As a libertarian I recognize that the government has to raise revenues so that it can provide essential services such as a justice system, police and defense. The old fashion way was with import duties. I submit to you that eliminating the corporate tax and in compensation putting in a $100 a barrel oil import tax would raise revenues and repatriate capitaL and jobs. It would be unfair at the beginning, Texas oilmen will be thankful, but less so as time goes by as alternative energy develops a following. Similar to the Constitution`s command structure there is less micro managing and more sweep with this swap of inefficient with efficient taxing.

Wednesday, February 16, 2011

Hoodwink Germany

   Previously I mentioned that it would take a century before German bankers would listen to a wall street proposition. With the announcement that the German Bourse is about to buy the New York Stock Exchange, I guess I was wrong.  My reference was Michael Lewis's "Liars Poker" where he was in London in the 1980's and sold a German investor a bill of goods under the guise of a smart deal.  I can't understand why today's German Banker would countenance another good investment from Wall Street.

   In the meantime getting the conservator of Fannie and Freddie to convert a big percent of their  debt to equity is no hoodwink of our friends in China and elsewhere that are big investors in that debt. The Prospectus clearly stated that the debt was not covered by the full faith and credit of the U.S. Government.  Making this debt to equity conversion will teach future investors not to mistake GSE debt for U.S. GOV debt again and pretty well kill all the MAES, Sally and so on.

   Congress can not mandate that sovereign funds to buy crap. The best insurance is one where the seller has the most to lose if the loan goes bad.  If a bank wants to sell it's portfolio but has to keep the riskiest first 10% tranche, then I believe our Swiss and German friends may consider buying Mortgage Backed Securities from them in the future. I don't believe, on the other hand, that they will will feel secure because of greater government regulatory scrutiny and credit scoring from Moody's and the like.  And I don't believe that without a 10% retention scheme that the private market will be able to bundle mortgages in a similar manner as Fannie and Freddie.

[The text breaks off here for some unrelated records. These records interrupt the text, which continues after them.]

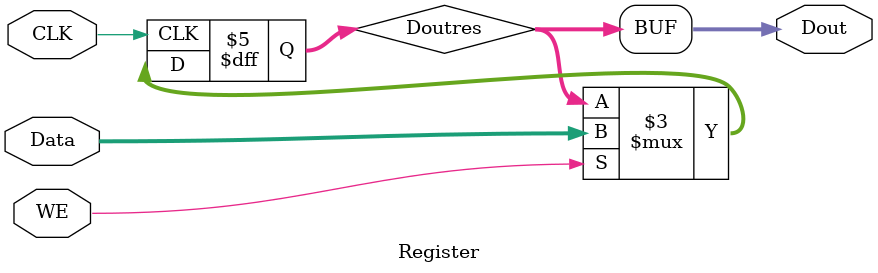
<source format=v>
`timescale 1ns / 1ps
module Register(
    input CLK,
    input [31:0] Data,
    input WE,
    output [31:0] Dout
    );
	 (* keep = "true" *)reg [31:0] Doutres ;
	 assign Dout = Doutres;//
	 initial begin
		Doutres <= 32'b0;
	 end
	 always @(posedge CLK)
	 begin
		if (WE)begin
			$display("Writed to Register %b",Data);
			Doutres <= Data;
		end
	end
endmodule

</source>
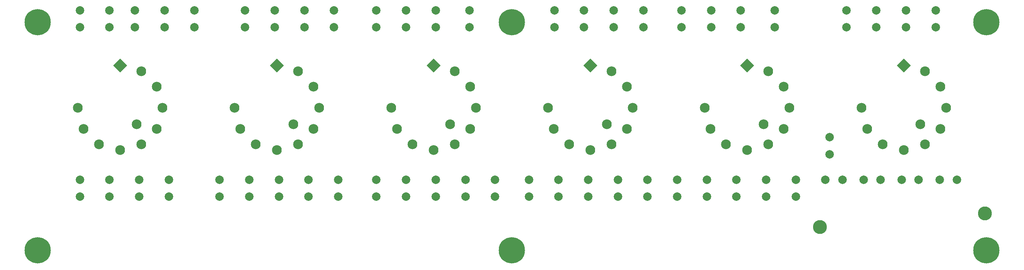
<source format=gbs>
G04*
G04 #@! TF.GenerationSoftware,Altium Limited,Altium Designer,25.8.1 (18)*
G04*
G04 Layer_Color=16711935*
%FSLAX44Y44*%
%MOMM*%
G71*
G04*
G04 #@! TF.SameCoordinates,C759EE04-39D3-4D0C-B5B0-0D6C31F46B31*
G04*
G04*
G04 #@! TF.FilePolarity,Negative*
G04*
G01*
G75*
%ADD10C,6.2000*%
%ADD11C,3.3000*%
%ADD12C,2.0000*%
%ADD13C,2.3032*%
%ADD14P,3.2572X4X270.0*%
D10*
X-1020000Y-57500D02*
D03*
Y482500D02*
D03*
X-2140000D02*
D03*
X100000D02*
D03*
Y-57500D02*
D03*
X-2140000D02*
D03*
D11*
X-293000Y-2000D02*
D03*
X96000Y30000D02*
D03*
D12*
X-10000Y110000D02*
D03*
X30000D02*
D03*
X-350000Y70000D02*
D03*
X-350000Y110000D02*
D03*
X-700000D02*
D03*
Y70000D02*
D03*
X-20000Y510000D02*
D03*
Y470000D02*
D03*
X-100000Y110000D02*
D03*
X-60000Y110000D02*
D03*
X-400000Y510000D02*
D03*
X-400000Y470000D02*
D03*
X-420000Y110000D02*
D03*
X-420000Y70000D02*
D03*
X-710000Y510000D02*
D03*
Y470000D02*
D03*
X-770000Y110000D02*
D03*
Y70000D02*
D03*
X-90000Y510000D02*
D03*
Y470000D02*
D03*
X-190000Y110000D02*
D03*
X-150000D02*
D03*
X-480000Y510000D02*
D03*
X-480000Y470000D02*
D03*
X-490000Y110000D02*
D03*
X-490000Y70000D02*
D03*
X-780000Y510000D02*
D03*
X-780000Y470000D02*
D03*
X-840000Y110000D02*
D03*
Y70000D02*
D03*
X-160000Y510000D02*
D03*
Y470000D02*
D03*
X-280000Y110000D02*
D03*
X-240000Y110000D02*
D03*
X-550000Y510000D02*
D03*
X-550000Y470000D02*
D03*
X-560000Y110000D02*
D03*
X-560000Y70000D02*
D03*
X-850000Y510000D02*
D03*
X-850000Y470000D02*
D03*
X-910000Y110000D02*
D03*
Y70000D02*
D03*
X-230000Y510000D02*
D03*
X-230000Y470000D02*
D03*
X-270000Y210000D02*
D03*
X-270000Y170000D02*
D03*
X-620000Y510000D02*
D03*
X-620000Y470000D02*
D03*
X-630000Y110000D02*
D03*
X-630000Y70000D02*
D03*
X-920000Y510000D02*
D03*
X-920000Y470000D02*
D03*
X-980000Y110000D02*
D03*
Y70000D02*
D03*
X-1060000Y70000D02*
D03*
Y110000D02*
D03*
X-1430000Y110000D02*
D03*
X-1430000Y70000D02*
D03*
X-1770000Y510000D02*
D03*
X-1770000Y470000D02*
D03*
X-1120000D02*
D03*
Y510000D02*
D03*
X-1130000Y70000D02*
D03*
Y110000D02*
D03*
X-1440000Y470000D02*
D03*
X-1440000Y510000D02*
D03*
X-1500000Y70000D02*
D03*
Y110000D02*
D03*
X-1840000Y470000D02*
D03*
X-1840000Y510000D02*
D03*
X-1830000Y70000D02*
D03*
X-1830000Y110000D02*
D03*
X-1200000Y470000D02*
D03*
Y510000D02*
D03*
Y70000D02*
D03*
Y110000D02*
D03*
X-1510000Y470000D02*
D03*
Y510000D02*
D03*
X-1570000Y70000D02*
D03*
Y110000D02*
D03*
X-1910000Y470000D02*
D03*
Y510000D02*
D03*
X-1900000Y70000D02*
D03*
Y110000D02*
D03*
X-1270000Y470000D02*
D03*
Y510000D02*
D03*
X-1270000Y70000D02*
D03*
Y110000D02*
D03*
X-1580000Y470000D02*
D03*
Y510000D02*
D03*
X-1640000Y70000D02*
D03*
Y110000D02*
D03*
X-1970000Y470000D02*
D03*
Y510000D02*
D03*
Y70000D02*
D03*
Y110000D02*
D03*
X-1340000Y470000D02*
D03*
Y510000D02*
D03*
Y70000D02*
D03*
Y110000D02*
D03*
X-1650000Y470000D02*
D03*
Y510000D02*
D03*
X-1710000Y70000D02*
D03*
Y110000D02*
D03*
X-2040000Y470000D02*
D03*
Y510000D02*
D03*
Y70000D02*
D03*
Y110000D02*
D03*
D13*
X-1906109Y241110D02*
D03*
X-1845000Y280000D02*
D03*
X-1858397Y330000D02*
D03*
X-1895000Y366603D02*
D03*
X-2045000Y280000D02*
D03*
X-2031603Y230000D02*
D03*
X-1995000Y193397D02*
D03*
X-1945000Y180000D02*
D03*
X-1895000Y193397D02*
D03*
X-1858397Y230000D02*
D03*
X-1488397D02*
D03*
X-1525000Y193397D02*
D03*
X-1575000Y180000D02*
D03*
X-1625000Y193397D02*
D03*
X-1661603Y230000D02*
D03*
X-1675000Y280000D02*
D03*
X-1525000Y366603D02*
D03*
X-1488397Y330000D02*
D03*
X-1475000Y280000D02*
D03*
X-1536109Y241110D02*
D03*
X-796109D02*
D03*
X-734999Y280000D02*
D03*
X-748397Y330000D02*
D03*
X-785000Y366603D02*
D03*
X-935001Y280000D02*
D03*
X-921603Y230000D02*
D03*
X-885000Y193397D02*
D03*
X-835000Y180000D02*
D03*
X-785000Y193397D02*
D03*
X-748397Y230000D02*
D03*
X-1118397D02*
D03*
X-1155000Y193397D02*
D03*
X-1205000Y180000D02*
D03*
X-1255000Y193397D02*
D03*
X-1291603Y230000D02*
D03*
X-1305000Y280000D02*
D03*
X-1155000Y366603D02*
D03*
X-1118397Y330000D02*
D03*
X-1104999Y280000D02*
D03*
X-1166109Y241110D02*
D03*
X-426109D02*
D03*
X-365000Y280000D02*
D03*
X-378397Y330000D02*
D03*
X-415000Y366603D02*
D03*
X-565000Y280000D02*
D03*
X-551603Y230000D02*
D03*
X-515000Y193397D02*
D03*
X-465000Y180000D02*
D03*
X-415000Y193397D02*
D03*
X-378397Y230000D02*
D03*
X-8397D02*
D03*
X-45000Y193397D02*
D03*
X-95000Y180000D02*
D03*
X-145000Y193397D02*
D03*
X-181603Y230000D02*
D03*
X-195000Y280000D02*
D03*
X-45000Y366603D02*
D03*
X-8397Y330000D02*
D03*
X5001Y280000D02*
D03*
X-56109Y241110D02*
D03*
D14*
X-1945000Y380000D02*
D03*
X-1575000D02*
D03*
X-835000D02*
D03*
X-1205000D02*
D03*
X-465000D02*
D03*
X-95000D02*
D03*
M02*

</source>
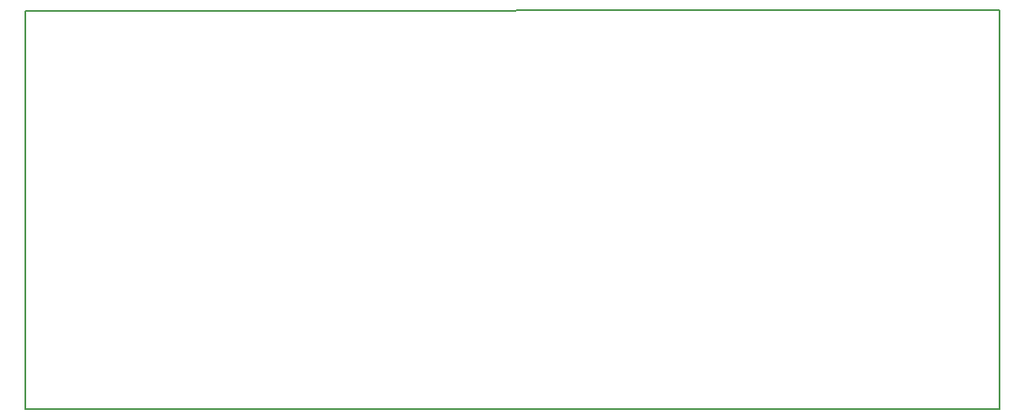
<source format=gbr>
G04 #@! TF.GenerationSoftware,KiCad,Pcbnew,(5.1.4)-1*
G04 #@! TF.CreationDate,2020-07-08T19:37:27+02:00*
G04 #@! TF.ProjectId,SBIO3,5342494f-332e-46b6-9963-61645f706362,rev?*
G04 #@! TF.SameCoordinates,Original*
G04 #@! TF.FileFunction,Other,User*
%FSLAX46Y46*%
G04 Gerber Fmt 4.6, Leading zero omitted, Abs format (unit mm)*
G04 Created by KiCad (PCBNEW (5.1.4)-1) date 2020-07-08 19:37:27*
%MOMM*%
%LPD*%
G04 APERTURE LIST*
%ADD10C,0.150000*%
G04 APERTURE END LIST*
D10*
X75565000Y-172085000D02*
X173355000Y-172085000D01*
X173355000Y-131953000D02*
X173355000Y-172085000D01*
X75566000Y-132015000D02*
X173355000Y-131953000D01*
X75566000Y-132015000D02*
X75566000Y-172085000D01*
M02*

</source>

   Finally I get annoyed when there is a call for greater regulation as a solution to a market problem.  Fear of failure is the great regulator.  If Congress would legislate less like a micro manager and more like a commander, for example banks are to be regulated under such and such rules versus no financial institution can be bigger than one percent of the U. S. GDP, the later would give a much a healthier result.

Sunday, February 13, 2011

What to do about Fannie and Freddie

The treasury just released their report and it misses the most important idea completely, which is that the taxpayer can never be a back stop to the mortgage business. Private markets are completely capable of securitizing loans and it was Fannie`s misguided attempt to keep market share, when all their models said pull out, that exacerbated the real estate bubble. William Ackman`s idea of converting a significant portion of Fannie`s debt to equity would speed privatizing to a matter of a year and not the expected decade of the report. Another idea not mentioned is that mortgage issuers retain the 1st 10% of risk of loans sold to those who bundle the loans into securities. This feature would improve the quality of the loan`s underwriting, documentation and freedom from fraud more reliably than a micro managed regulatory approach.
Have no fear that these points are just too simple for the administration and Congress to fathom. Complexity, fairness, influence and perverse Washington group think will keep the GSE`s festering forever. In the meantime it will take a century before Wall Street can hoodwink German banker`s into shoddy Detroit slum based product again. If I were a Swiss or German Banker I`d drop the phone at the first mention of the caller`s assertion of a Wall Street connection.